Work item: Can you repeat all the records below, substituting "graph" for "chart" and changing nothing else, with the pictures left out?
----------
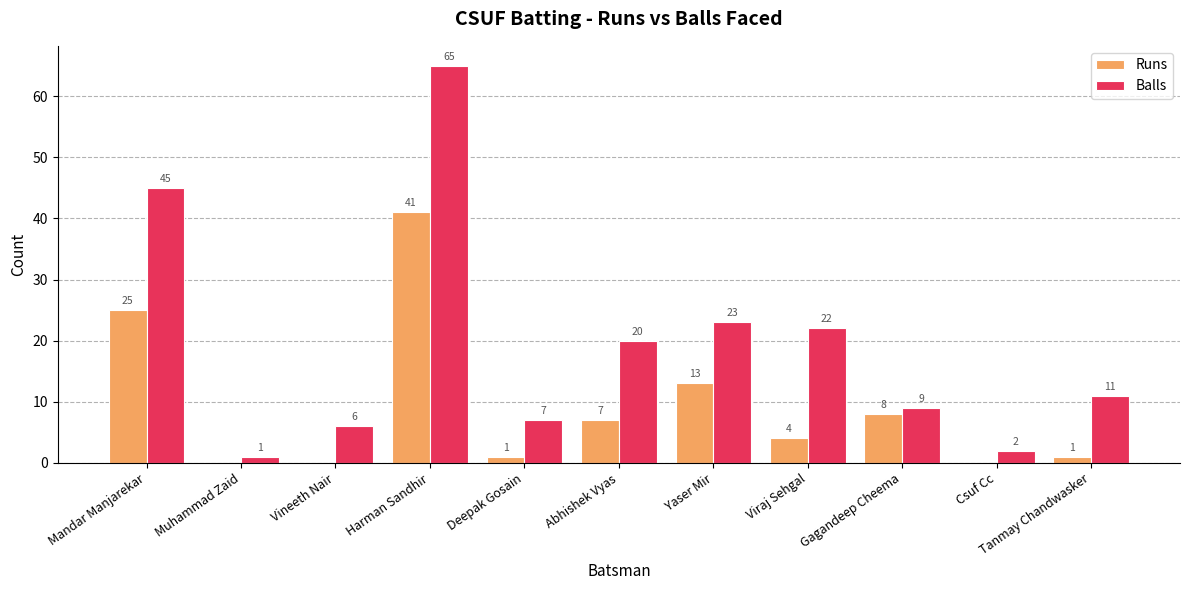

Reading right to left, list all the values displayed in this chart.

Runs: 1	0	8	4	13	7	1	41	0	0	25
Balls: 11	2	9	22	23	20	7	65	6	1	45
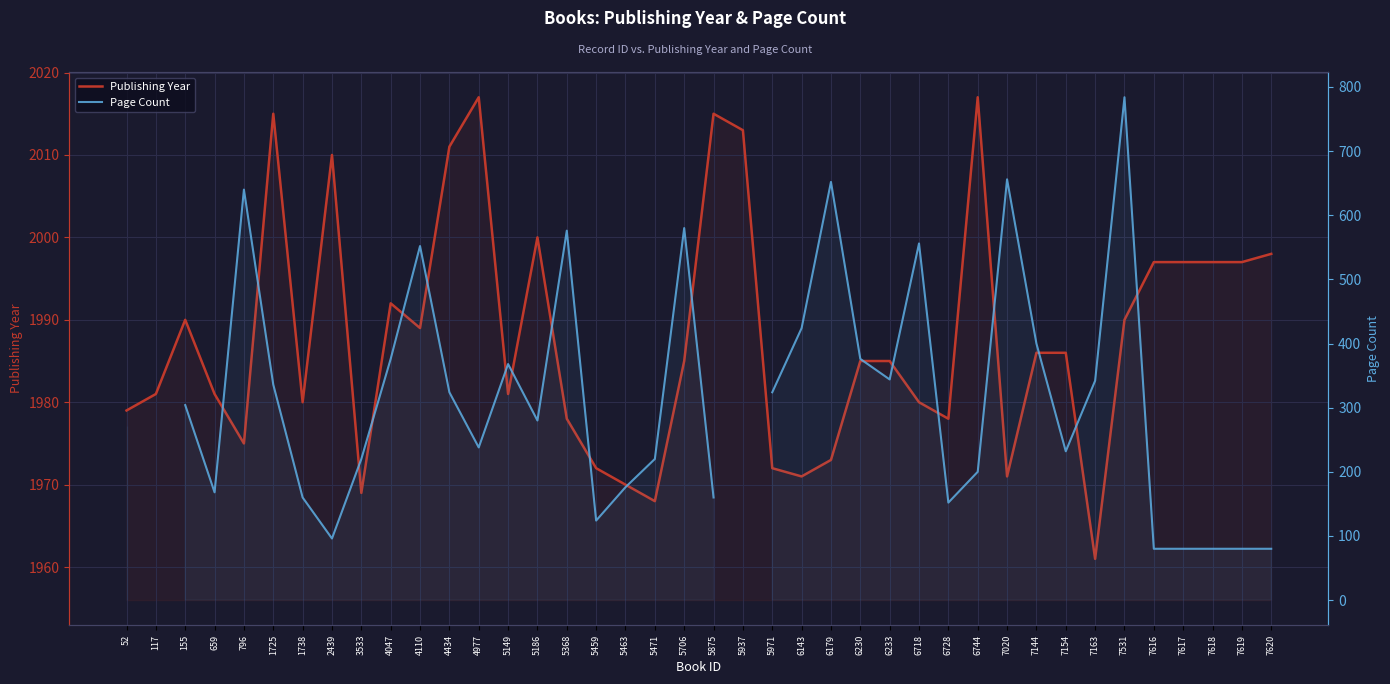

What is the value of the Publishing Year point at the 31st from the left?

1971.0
----------
Response to the exercise:
Reading right to left, list all the values displayed in this graph.

Runs: 1	0	8	4	13	7	1	41	0	0	25
Balls: 11	2	9	22	23	20	7	65	6	1	45

What is the value of the Publishing Year point at the 31st from the left?

1971.0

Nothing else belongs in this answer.